Ozanimod is an S1P receptor modulator, designed to dampen inflammatory activity by preventing immune cells from exiting the lymph nodes into the central nervous system. Multiple existing blockbusters and blockbuster hopefuls are targeting the same mechanism. These include Novartis’ $3.3-billion-sales-per-year Gilenya, which is entangled in a patent fight and could face generics sooner than originally expected.
Celgene had touted ozanimod’s better safety profile than the older Novartis medication, particularly with regard to liver toxicities and heart side effects. But the MS up-and-comer has other, newer therapies to worry about.
Novartis also markets Mayzent, which, like ozanimod, selectively binds to S1P subtypes 1 and 5. Despite its own billion-dollar estimate, Mayzent only racked up $4 million in third-quarter sales. During a conference call in October, Novartis executives attributed the slow launch to a 90-day lag in getting patients through the reimbursement process. Such a setback could be a warning for MS greenhorn Bristol-Myers about the tough road ahead.
Also in the competitive oral MS field are Sanofi’s Aubagio, Biogen’s Tecfidera and its newly approved follow-up drug Vumerity—said to boast better gastrointestinal tolerability than its predecessor—and Merck KGaA’s Mavenclad. Besides, Johnson & Johnson’s S1P candidate ponesimod recently showed it could top Aubagio at lowering relapsing MS patients’ annual relapse rate in a phase 3 trial. And Mitsubishi Tanabe is developing another S1P agonist, amiselimod (MT-1303).
Injectables represent a rising force to be reckoned with, most notably Roche’s fast-growing antibody drug Ocrevus. Crowned as the most successful launch in Roche’s history, Ocrevus, administered only twice yearly, generated sales of CHF 2.66 billion in the first nine months of 2019, up 57% year over year.

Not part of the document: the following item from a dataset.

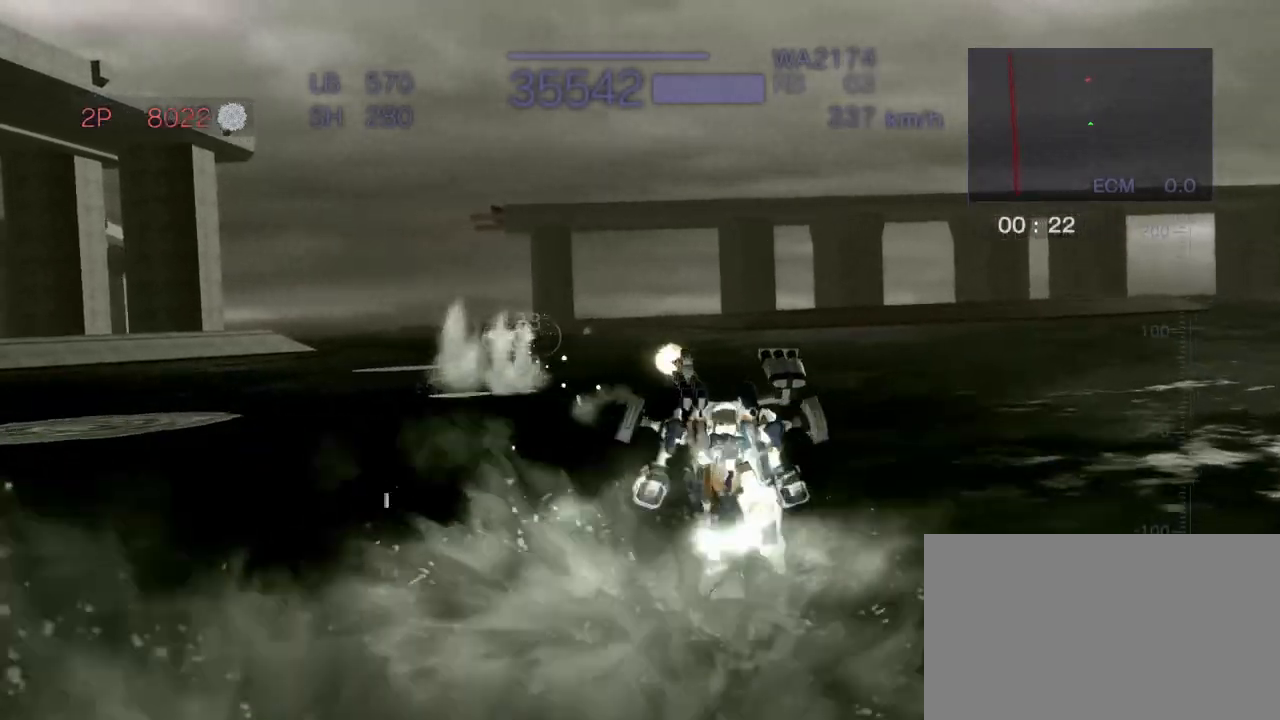
{"buttons": ["CROSS", "CIRCLE", "R2"], "left_stick": "center", "events": []}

Then there’s Novartis' repurposed leukemia drug Arzerra (ofatumumab). Yet unapproved in MS, it cut MS relapse rates by 50.5% and 58.5% respectively in two phase 3 studies when compared with Aubagio. A recent survey by SVB Leerink analysts showed that doctors really like this new Novartis drug. Physicians argue it offers “‘Ocrevus-like’ efficacy, with the convenience of self-administration” once every month, the analysts said.
However, all those drugs face a potentially damaging impact in the form of a patent challenge against market-leading Tecfidera from Mylan. The U.S. Patent and Trademark Office is scheduled to decide by early February whether Biogen’s argument for 2028 exclusivity is valid. If not, a cheaper copycat could enter as soon as this year, threatening not just Biogen’s $4.3 billion haul from the originator in 2018 but also the entire market.
On top of MS, Bristol-Myers is also gunning for ozanimod’s use in inflammatory bowel disease, where it’s in phase 3 testing.